● Required work
Here are records with pictures in them. Copy all of them exactly and leave the pictures out.

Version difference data
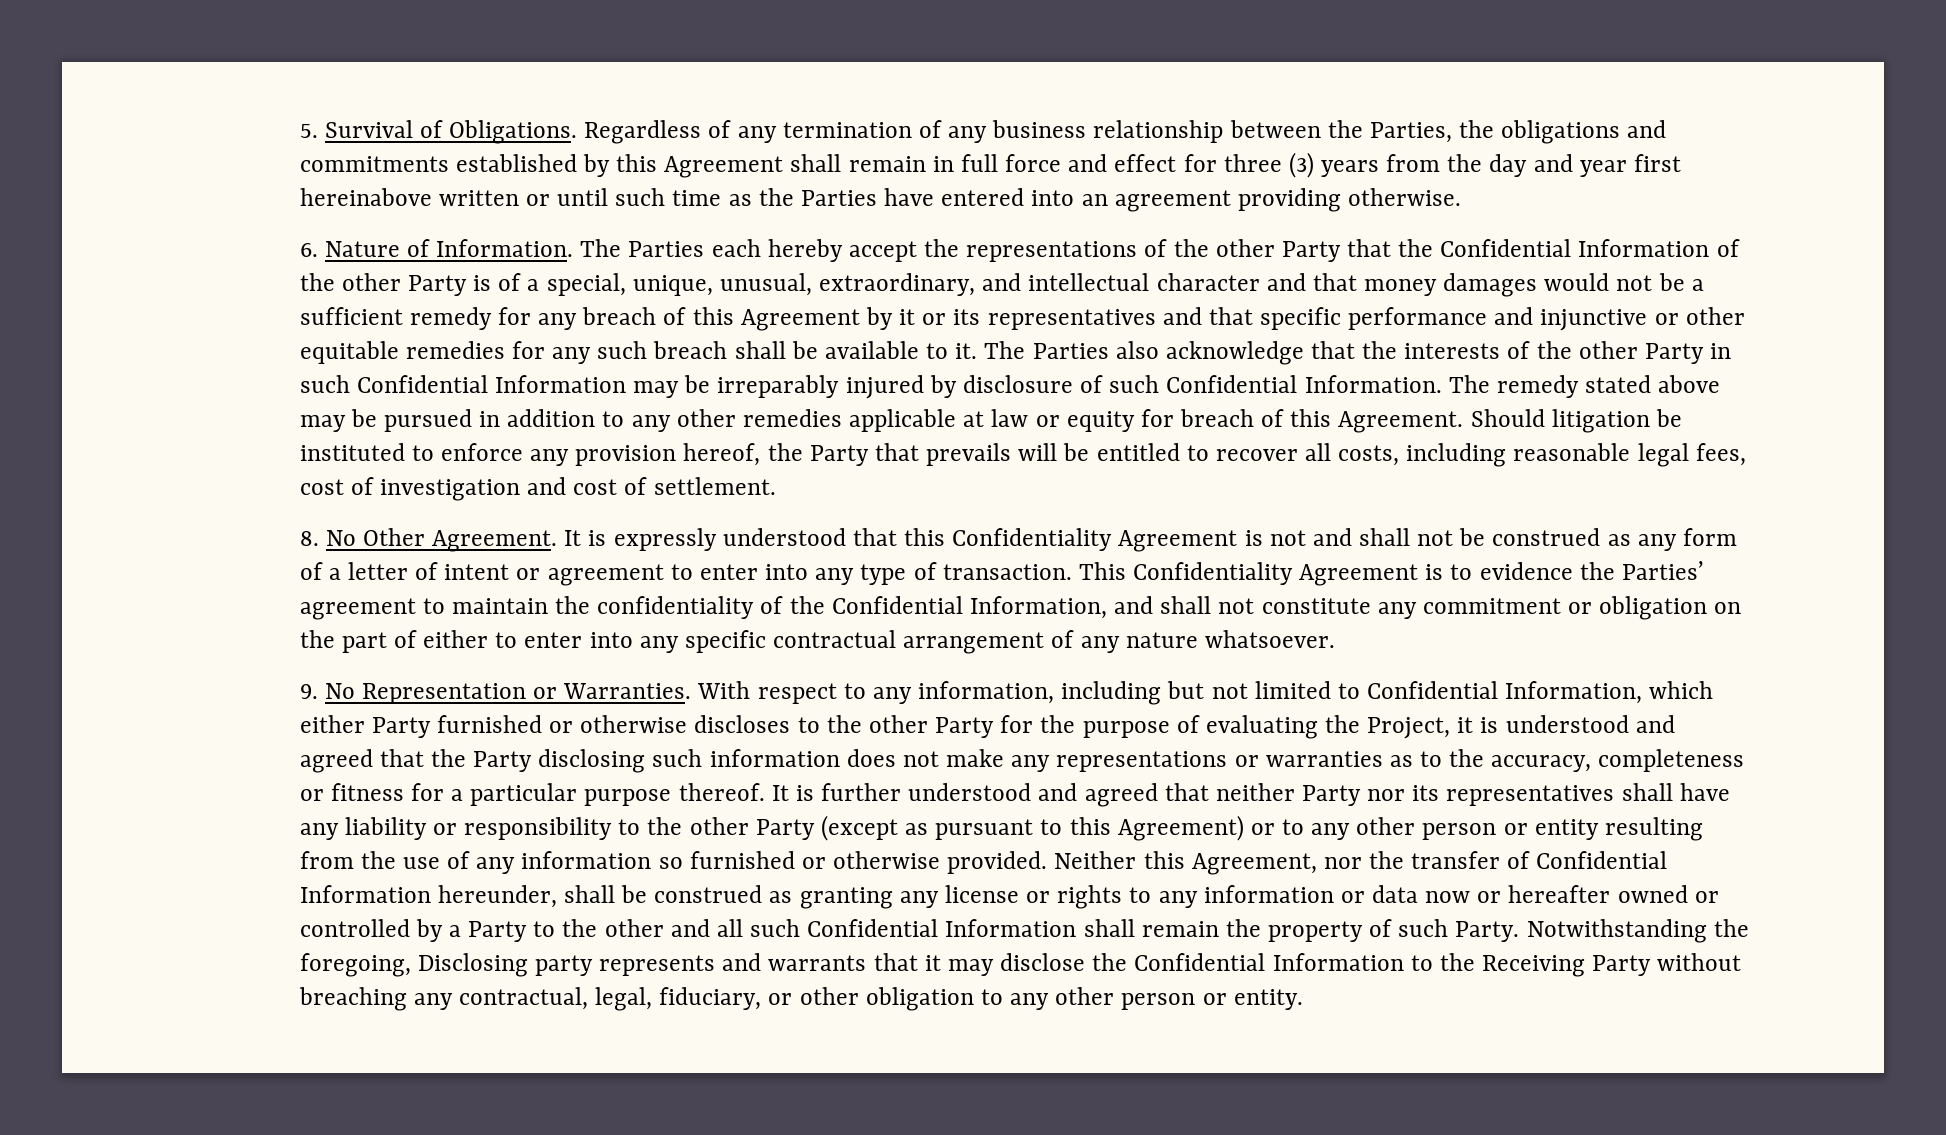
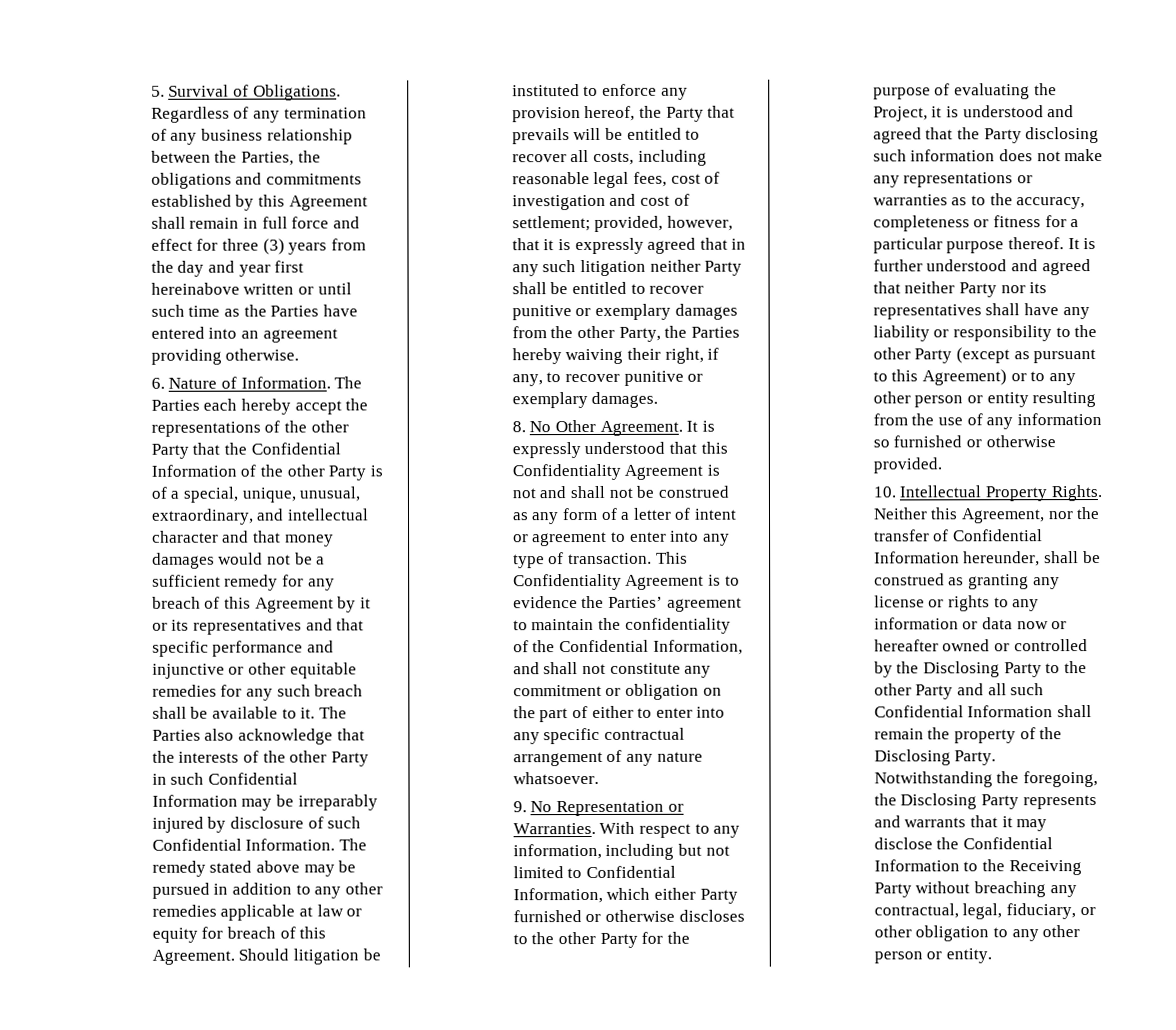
[653,477,776,495] settlement. -> [511,215,734,232] [511,237,747,255] [511,259,743,277] [511,281,705,295] [511,303,738,321] [511,325,740,342] [511,347,720,365] [511,370,704,387] [511,391,659,409] settlement; provided, however, that it is expressly agreed that in any such litigation neither Party shall be entitled to recover punitive or exemplary damages from the other Party, the Parties hereby waiving their right, if any, to recover punitive or exemplary damages.
(1048, 862) none -> [872,485,1102,502] // 10. Intellectual Property Rights.
[448,925,461,937] a -> [896,661,1001,678] the Disclosing
(664, 928) none -> [915,684,954,700] Party
[1398,919,1449,937] such -> [1039,727,1063,740] [873,749,951,766] the Disclosing
[417,953,593,977] Disclosing party -> [873,793,1020,810] the Disclosing Party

● Result of the task
[653,477,776,495] settlement. -> [511,215,734,232] [511,237,747,255] [511,259,743,277] [511,281,705,295] [511,303,738,321] [511,325,740,342] [511,347,720,365] [511,370,704,387] [511,391,659,409] settlement; provided, however, that it is expressly agreed that in any such litigation neither Party shall be entitled to recover punitive or exemplary damages from the other Party, the Parties hereby waiving their right, if any, to recover punitive or exemplary damages.
(1048, 862) none -> [872,485,1102,502] // 10. Intellectual Property Rights.
[448,925,461,937] a -> [896,661,1001,678] the Disclosing
(664, 928) none -> [915,684,954,700] Party
[1398,919,1449,937] such -> [1039,727,1063,740] [873,749,951,766] the Disclosing
[417,953,593,977] Disclosing party -> [873,793,1020,810] the Disclosing Party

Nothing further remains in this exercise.